I didn’t want to play sports, but I didn’t want to play house either. I just wanted to read, and eventually to write. Because living vicariously through stories allowed me to be any and everybody I wanted, any time I wanted.

I was also attracted to monsters from a very young age. Creatures that existed outside the boundaries of what should be, what was allowed to be. These creatures were unknown, unknowable even, and that was what made them powerful.
You see, scary stories never really scared me, they evoked a much more intense and complicated kind of feeling. Something proto-sexual and full of strange longing. I felt like a monster on the inside and wanted desperately to be with other monsters, just like Boone in Clive Barker’s Cabal.

I found my fellow monsters when I got involved with the queer BDSM scene in NYC in the early 90s. I loved playing with gender and drag, putting on masks and costumes, and toying with role-playing and erotic storytelling.

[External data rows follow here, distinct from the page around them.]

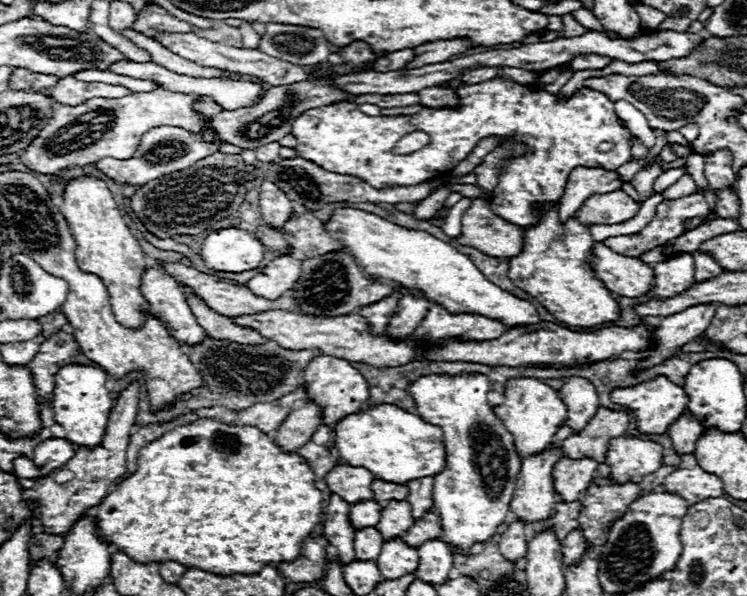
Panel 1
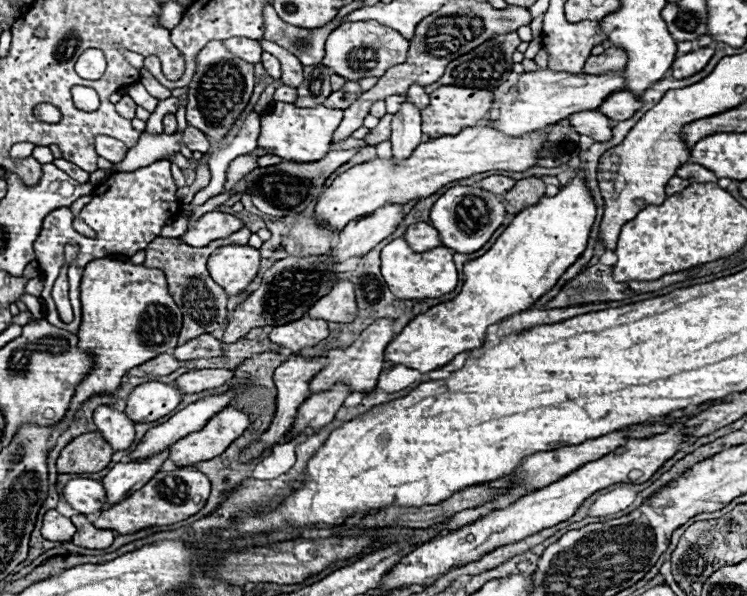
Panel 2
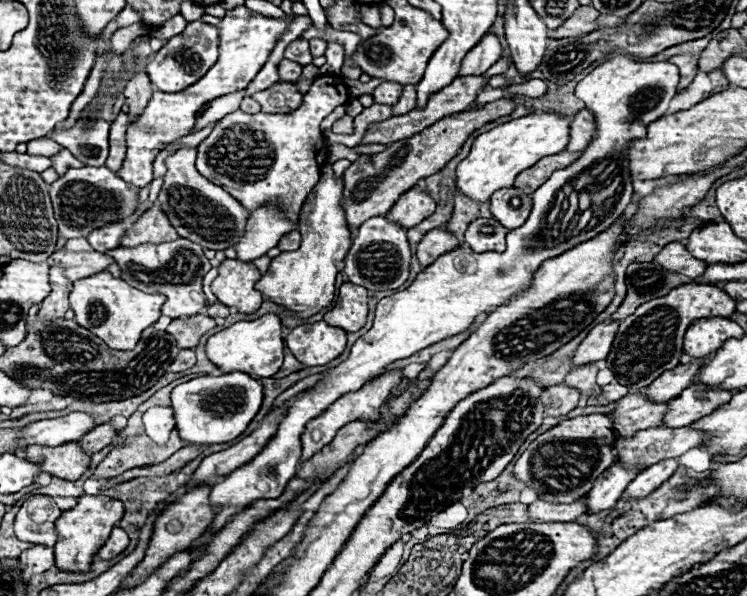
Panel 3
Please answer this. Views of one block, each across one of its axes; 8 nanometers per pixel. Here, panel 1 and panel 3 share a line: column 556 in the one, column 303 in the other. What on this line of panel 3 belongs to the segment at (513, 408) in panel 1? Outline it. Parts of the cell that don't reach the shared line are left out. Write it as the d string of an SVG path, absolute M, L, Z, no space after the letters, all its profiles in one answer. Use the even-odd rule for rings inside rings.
M618 54L602 62L584 80L580 80L576 86L576 96L596 116L598 132L574 164L554 172L534 192L534 206L528 220L520 228L510 230L506 236L506 252L476 254L470 252L470 248L466 248L464 244L424 268L406 290L382 298L376 306L372 328L354 342L348 360L332 368L314 388L298 394L284 414L276 436L266 444L266 448L254 460L230 472L220 484L212 488L210 502L212 506L222 504L222 510L214 516L214 522L208 528L210 534L222 528L236 512L244 510L252 502L278 498L284 492L288 480L296 474L298 468L302 450L300 434L304 432L306 422L320 416L334 400L358 390L368 380L380 376L390 362L408 358L430 344L464 332L478 314L486 312L488 308L502 306L512 294L528 288L532 274L542 266L542 262L556 258L586 240L592 240L608 226L612 226L624 214L634 192L628 170L626 144L634 138L646 136L646 126L664 116L664 112L668 110L668 102L676 94L678 80L678 68L668 60L636 62L626 54ZM614 180L620 182L624 188L614 208L596 226L592 226L590 230L582 230L578 232L578 236L574 236L576 232L572 220L578 212L580 194L602 190Z

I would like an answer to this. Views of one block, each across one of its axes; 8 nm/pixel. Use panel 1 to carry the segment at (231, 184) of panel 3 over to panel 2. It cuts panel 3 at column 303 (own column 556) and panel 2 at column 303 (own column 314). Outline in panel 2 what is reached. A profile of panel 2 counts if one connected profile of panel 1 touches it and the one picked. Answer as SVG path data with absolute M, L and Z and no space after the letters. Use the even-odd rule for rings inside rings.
M272 102L270 110L266 110L260 116L262 130L258 136L258 148L270 150L270 154L280 156L282 160L288 162L298 162L298 164L316 162L322 156L326 156L326 152L330 152L332 134L338 128L340 120L342 120L342 110L324 108L322 104L314 108L298 108L288 102Z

But I never let any one costume define me and that kind of dress-up was never more than skin deep.
I’ve always been out as queer and kinky but I don’t think most readers ever really grasped what that actually meant. I’m sure they never grasped the idea that the busty person in the vintage seamed stocking and stiletto heels might not be a woman. Not exactly, anyway.

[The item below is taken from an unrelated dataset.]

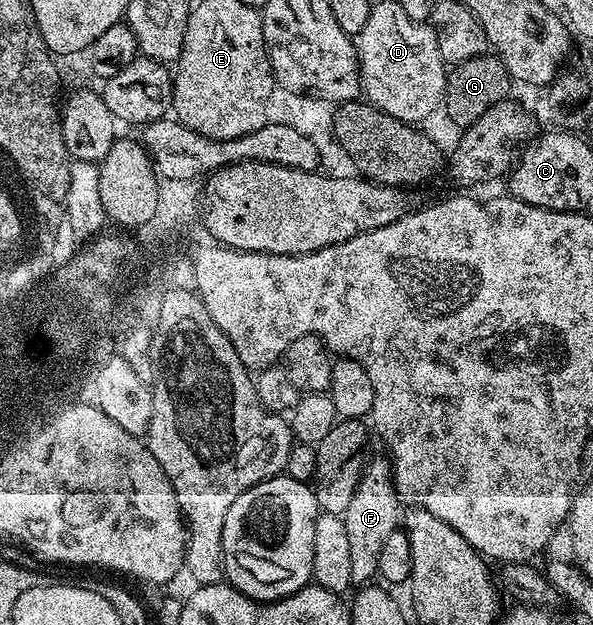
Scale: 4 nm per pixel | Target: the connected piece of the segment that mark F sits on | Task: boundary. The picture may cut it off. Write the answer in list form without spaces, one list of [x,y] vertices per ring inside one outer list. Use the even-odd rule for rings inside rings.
[[[371,460],[362,470],[362,478],[356,487],[356,495],[352,495],[352,503],[348,503],[342,517],[344,527],[348,527],[348,548],[352,566],[352,586],[369,585],[378,577],[380,550],[388,535],[400,527],[400,498],[394,489],[394,474],[389,460]]]

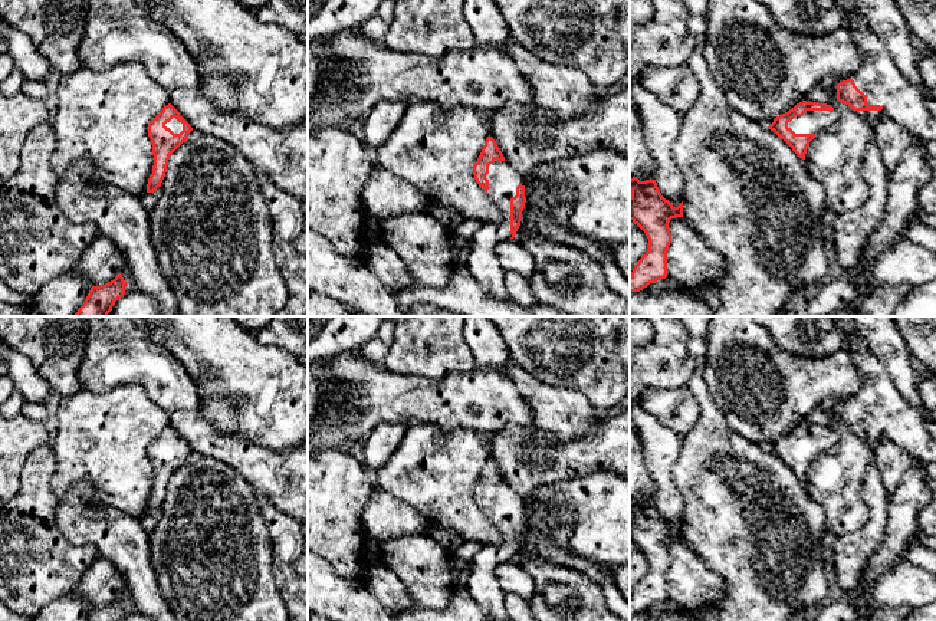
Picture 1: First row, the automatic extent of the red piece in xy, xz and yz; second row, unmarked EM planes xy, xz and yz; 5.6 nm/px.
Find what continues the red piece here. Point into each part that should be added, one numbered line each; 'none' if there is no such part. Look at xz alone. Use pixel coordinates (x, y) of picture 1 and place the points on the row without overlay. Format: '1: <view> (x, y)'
1: xz (482, 584)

As I mentioned in my recent post about my boobs, I’m currently feeling comfortable with she/they pronouns but increasingly uncomfortable being labled with an F or perceived as a woman. I clearly picked the worst possible time to identify as anything other than cisgendered but what can I say? I am what I am.
So that leaves me with two choices. I could go back to lurking under high-femme drag and continue to let the way other people perceive me define me. Or I can lace up my favorite Docs and stomp on in to 2026 with my X flag flying and absolutely nothing to hide.
Of course, you already know which choice I made.
I’ve been researching non-binary top surgery options and if all goes according to plan, 2026 will be the year I officially Yeet the Teats. These boobs have served me well over the decades, and I plan to thank them Marie-Kondo-style before sending them off to live on a farm upstate with all the other boobs that no longer spark joy.

I also plan to host a rockin’ Gender Repeal party where I can burn all my huge bras and have a hot non-binary stripper pop out of a big purple cake that says “It’s a Person!”
But until then, I’m just going to keep on trying to adjust to a slower, greener life in the Pacific Northwest, to navigate through the Not-So-Fun House of menopause and take care of my special needs dog and my aging mom. I have a sexy new topic crush and am working on an extremely weird little project that I love. Given the current state of publishing, the oncoming AI apocalypse and (waves hands around at every fucking thing) it feels like the only sane response is to just do the weird shit. The quirky, unmarketable, deeply personal, uniquely human shit. Because fuck chasing after what sells.
I guess that’s my end-of-the-year message, to myself and everybody else. Write what you need to write. Be who you need to be. In a world of soulless AI slop and algorithmically-bonsaied, internet-optimized content, be wild and defiantly unclassifiable. Be human.
See you next year, beautiful humans!